Rendered images with source text
▶

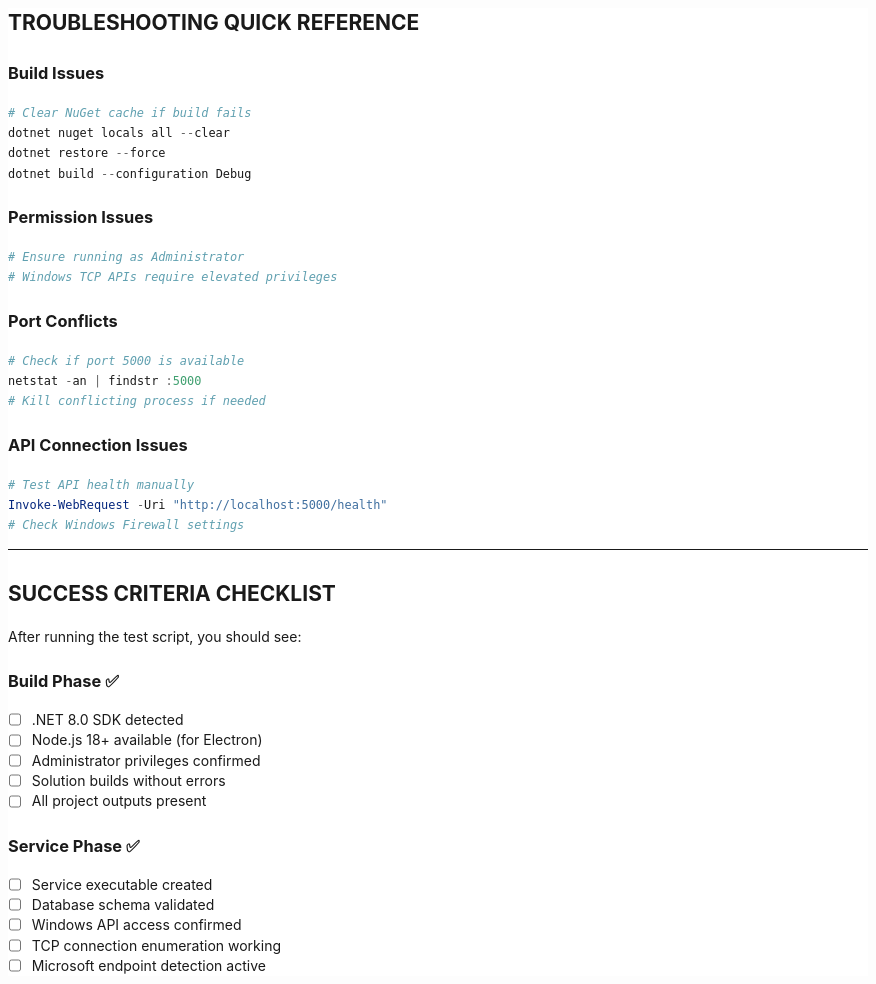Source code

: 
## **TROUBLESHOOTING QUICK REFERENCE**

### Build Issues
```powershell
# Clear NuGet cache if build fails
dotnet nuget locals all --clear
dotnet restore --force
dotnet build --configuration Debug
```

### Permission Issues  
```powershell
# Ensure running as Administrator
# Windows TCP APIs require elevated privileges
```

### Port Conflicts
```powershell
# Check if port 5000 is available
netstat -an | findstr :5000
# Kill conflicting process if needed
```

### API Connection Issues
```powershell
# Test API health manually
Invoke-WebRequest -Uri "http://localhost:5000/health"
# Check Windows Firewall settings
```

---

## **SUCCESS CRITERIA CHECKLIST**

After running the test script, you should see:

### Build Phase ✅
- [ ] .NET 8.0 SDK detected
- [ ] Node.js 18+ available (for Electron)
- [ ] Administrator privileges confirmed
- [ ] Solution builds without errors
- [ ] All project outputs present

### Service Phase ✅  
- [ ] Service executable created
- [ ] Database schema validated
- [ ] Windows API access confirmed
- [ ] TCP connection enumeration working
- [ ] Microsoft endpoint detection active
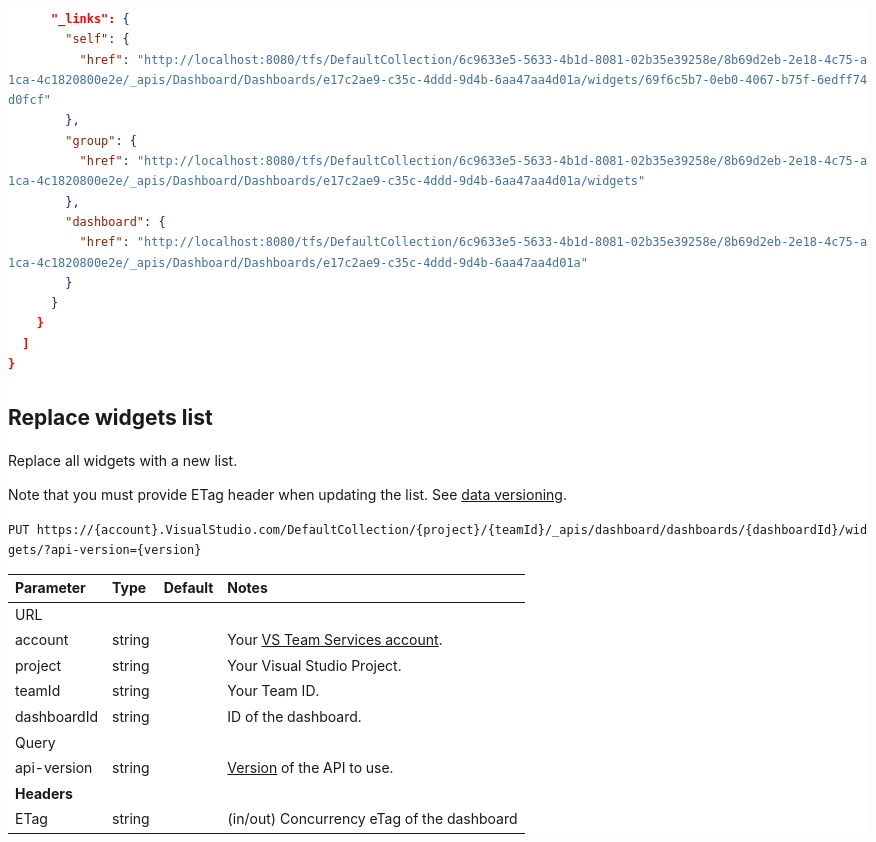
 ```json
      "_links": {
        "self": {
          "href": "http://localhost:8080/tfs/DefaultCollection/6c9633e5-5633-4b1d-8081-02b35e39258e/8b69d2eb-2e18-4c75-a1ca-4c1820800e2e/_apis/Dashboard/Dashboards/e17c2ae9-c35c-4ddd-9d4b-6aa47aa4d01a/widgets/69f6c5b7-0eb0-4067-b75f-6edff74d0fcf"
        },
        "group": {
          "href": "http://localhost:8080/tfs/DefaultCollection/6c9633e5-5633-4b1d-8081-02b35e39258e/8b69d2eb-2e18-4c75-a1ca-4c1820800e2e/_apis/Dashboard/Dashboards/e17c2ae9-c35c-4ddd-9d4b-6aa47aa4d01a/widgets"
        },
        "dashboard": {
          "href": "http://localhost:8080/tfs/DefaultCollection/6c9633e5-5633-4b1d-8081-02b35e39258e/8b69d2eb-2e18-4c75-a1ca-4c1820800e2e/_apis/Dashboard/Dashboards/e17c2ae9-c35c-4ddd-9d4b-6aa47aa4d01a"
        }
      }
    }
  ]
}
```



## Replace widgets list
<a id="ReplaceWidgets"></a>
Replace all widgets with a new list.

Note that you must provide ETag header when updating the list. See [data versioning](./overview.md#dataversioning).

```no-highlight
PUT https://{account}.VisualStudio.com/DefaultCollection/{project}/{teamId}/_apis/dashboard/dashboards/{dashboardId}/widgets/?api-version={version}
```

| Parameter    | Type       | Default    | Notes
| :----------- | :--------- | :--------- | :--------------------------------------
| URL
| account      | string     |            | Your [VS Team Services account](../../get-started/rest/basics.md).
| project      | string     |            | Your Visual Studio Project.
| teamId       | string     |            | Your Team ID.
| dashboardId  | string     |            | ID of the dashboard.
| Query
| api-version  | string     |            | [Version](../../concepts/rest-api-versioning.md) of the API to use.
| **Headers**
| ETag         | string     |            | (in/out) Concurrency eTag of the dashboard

◀

#### [Problem statement]
Every line above that carries the string "account" should be copied.

#### [Result for this task]
PUT https://{account}.VisualStudio.com/DefaultCollection/{project}/{teamId}/_apis/dashboard/dashboards/{dashboardId}/widgets/?api-version={version}
| account      | string     |            | Your [VS Team Services account](../../get-started/rest/basics.md).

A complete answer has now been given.